YOUR ASSIGNMENT - Copy out the lines of the records below word for word, beginning with the line that contains "UPCOMING COURSES" and continuing through the last line of the records.

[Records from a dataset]
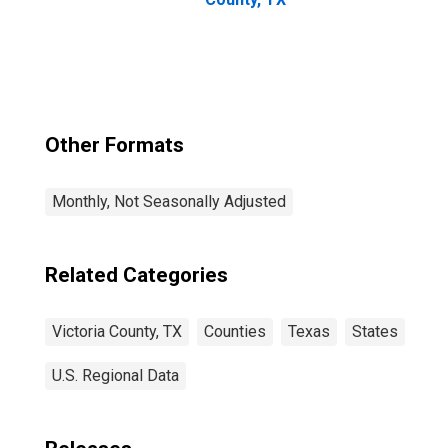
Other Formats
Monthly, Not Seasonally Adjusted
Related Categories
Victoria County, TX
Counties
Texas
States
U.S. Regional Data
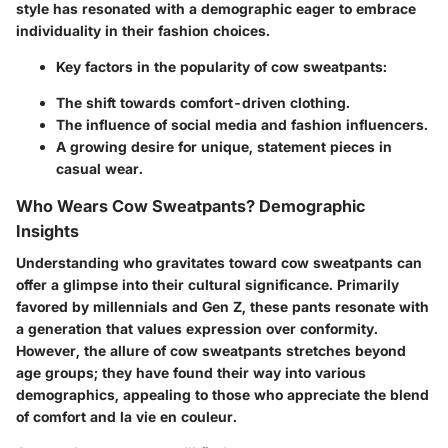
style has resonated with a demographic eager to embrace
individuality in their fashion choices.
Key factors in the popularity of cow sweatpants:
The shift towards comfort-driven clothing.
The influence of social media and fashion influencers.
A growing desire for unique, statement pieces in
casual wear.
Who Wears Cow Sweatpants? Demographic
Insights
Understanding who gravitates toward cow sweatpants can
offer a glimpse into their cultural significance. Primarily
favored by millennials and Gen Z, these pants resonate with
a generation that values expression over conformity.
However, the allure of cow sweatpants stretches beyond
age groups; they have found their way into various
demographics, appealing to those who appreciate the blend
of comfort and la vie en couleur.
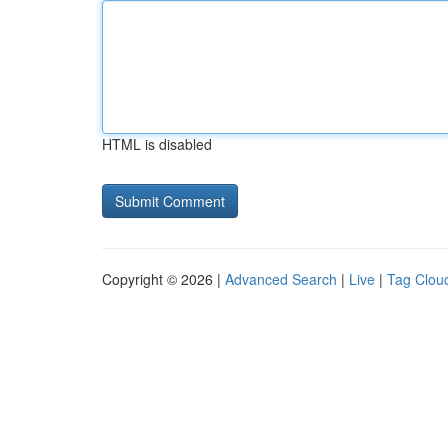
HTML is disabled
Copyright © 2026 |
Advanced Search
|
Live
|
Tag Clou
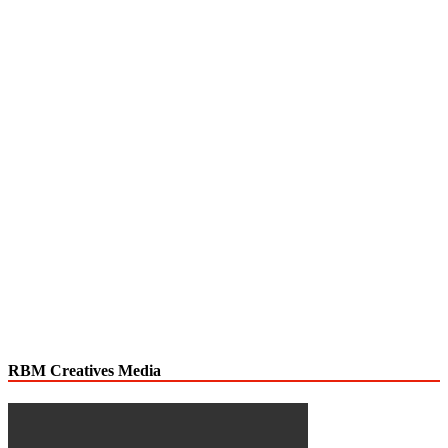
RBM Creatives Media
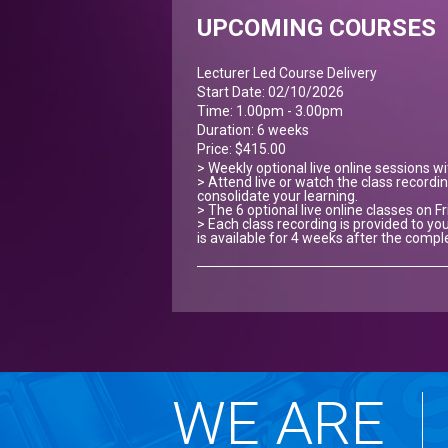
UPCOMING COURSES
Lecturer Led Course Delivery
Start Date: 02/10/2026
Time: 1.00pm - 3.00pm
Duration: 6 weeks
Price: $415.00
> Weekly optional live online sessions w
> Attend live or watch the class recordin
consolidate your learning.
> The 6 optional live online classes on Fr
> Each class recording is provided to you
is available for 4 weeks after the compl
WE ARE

OUTPUT FOR THIS EXERCISE -
UPCOMING COURSES
Lecturer Led Course Delivery
Start Date: 02/10/2026
Time: 1.00pm - 3.00pm
Duration: 6 weeks
Price: $415.00
> Weekly optional live online sessions w
> Attend live or watch the class recordin
consolidate your learning.
> The 6 optional live online classes on Fr
> Each class recording is provided to you
is available for 4 weeks after the compl
WE ARE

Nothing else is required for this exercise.